G.V.K.’nun 01.01.2004 tarihinden itibaren yürürlüğe giren 5035 Sayılı Kanunla değişik 92’nci ve 117’nci Maddeleri hükmüne göre, ücretlerin de, aynen beyana tâbi diğer gelirler gibi Mart ayının 15’inci günü akşamına kadar mükelleflerin bağlı oldukları vergi dairesine yıllık beyanname verilmek suretiyle beyan edilmesi ve tahakkuk eden verginin Mart ve Temmuz ayları sonuna kadar iki eşit taksitte ödenmesi zorunluluğu vardır.

4. SERBEST MESLEK KAZANÇLARI :

G.V.K. nun 65’inci Maddesinde, her türlü serbest meslek faaliyetinden doğan kazancın serbest meslek kazancı olduğu açıklandıktan sonra, serbest meslek faaliyetinin tarifi yapılmış ve 66’ncı Maddede serbest meslek faaliyetini mûtad meslek halinde ifa edenlerin serbest meslek erbabı olduğu belirtilerek, yaptıkları işler dolayısiyle serbest meslek erbabı sayılan meslek mensupları

(10)

10

sıralanmıştır. Ayrıca Kanunun 67’inci Maddesinde, serbest meslek kazancının tesbit şekli ve 68’inci Maddesinde de serbest meslek kazancının tesbiti sırasında indirilecek meslekî giderler açıklanmıştır.

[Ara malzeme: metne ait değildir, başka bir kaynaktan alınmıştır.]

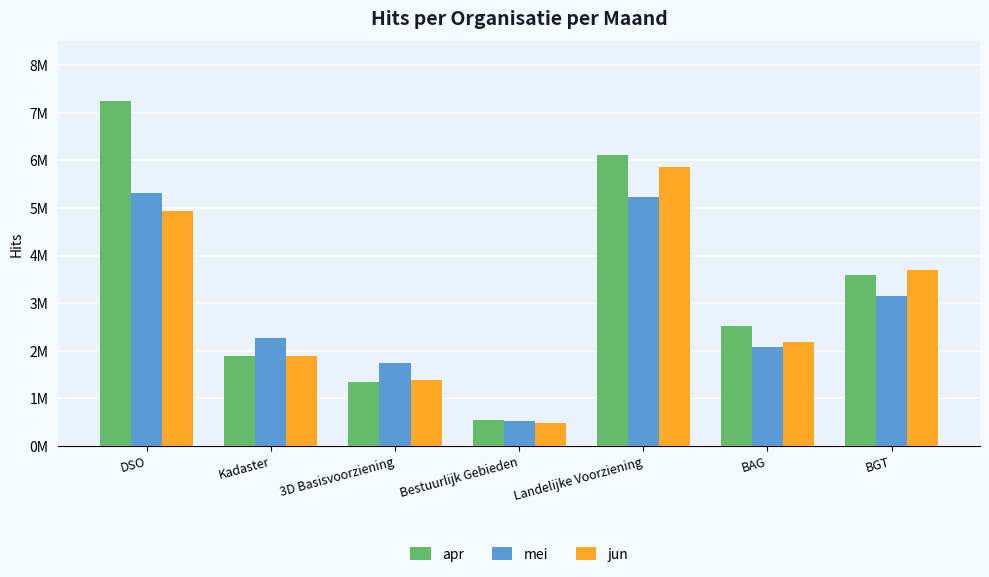

At how many categories does at least one series exceed 5136770?

2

Serbest meslek kazançlarına ilişkin tek istisna olan telif kazançları istisnası ise Kanunun 18’inci Maddesinde yer almaktadır.

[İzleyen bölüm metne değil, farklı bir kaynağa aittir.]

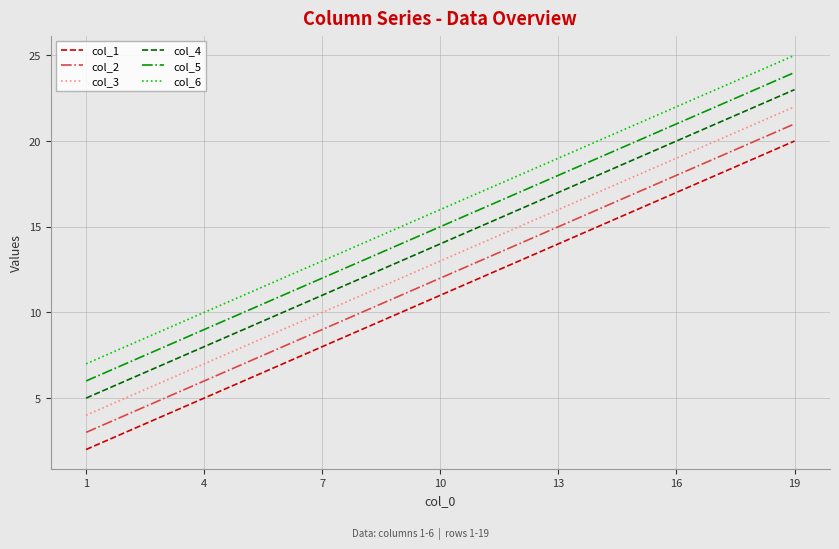

True or false: col_3 and col_4 intersect in this chart.

False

4.1. Telif Kazançları İstisnası :

G.V.K. nun serbest meslek kazançlarında istisnadan söz eden 18’inci Maddesi hükmüne göre, maddede tarifi yapılan telif kazançları, bunların kaynaklandığı telif ve ihtira beratları ne şekilde değerlendirilirse değerlendirilsin, devamlı veya arızî olmasına bakılmaksızın, gerek bunların sahipleri ve gerek se kanunî mirasçıları açısından, tümüyle vergiden müstesnadır.

4369 Sayılı Kanunun geçici 7’nci Maddesi ile, 01.01.1998 – 31.12.2008 tarihleri arasında geçerli olmak üzere, telif kazançlarına ilişkin hâsılatın, yıllık G.V. tarifesinin 1’inci ve 2’nci gelir dilimi toplamını aşan kısmı için, 18’inci Maddedeki istisnanın uygulanmayacağı hükmü getirilmişken, bu hüküm 4444 Sayılı Kanunla 01.01.2000 tarihinden geçerli olarak kaldırıldığı cihetle, telif işlerinden elde edilen hâsılat, 2000 ilâ 2003 yıllarında olduğu gibi 2004 ve izleyen yıllarda da, hiçbir

sınırlama olmaksızın tümüyle vergiden müstesnadır.

Şu var ki, 18’inci Maddenin son fıkrasında yer alan hükme göre, bu istisnanın tevkif yolu ile ödenecek vergiye şümûlü bulunmamakta ve bu sebeple telif gelirinin, 94’üncü Madde uyarınca kesinti yapmak zorunda olanlardan sağlanması halinde, ödeme yapanların bunun üzerinden, G.V.K. Md:94/2-a gereğince, 2004 ve 2005 yılında % 17 oranında stopaj yapmaları

gerekmektedir.

4.2. Serbest Meslek Kazançlarının Vergilendirilmesi :

Serbest meslek kazançlarının tamamı, G.V.K. nun götürü usulden söz eden 69’uncu Maddesinin 4369 Sayılı Kanunla 01.01.1999 tarihinden itibaren kaldırılmış olması sebebiyle, gerçek usulde vergiye tâbidir.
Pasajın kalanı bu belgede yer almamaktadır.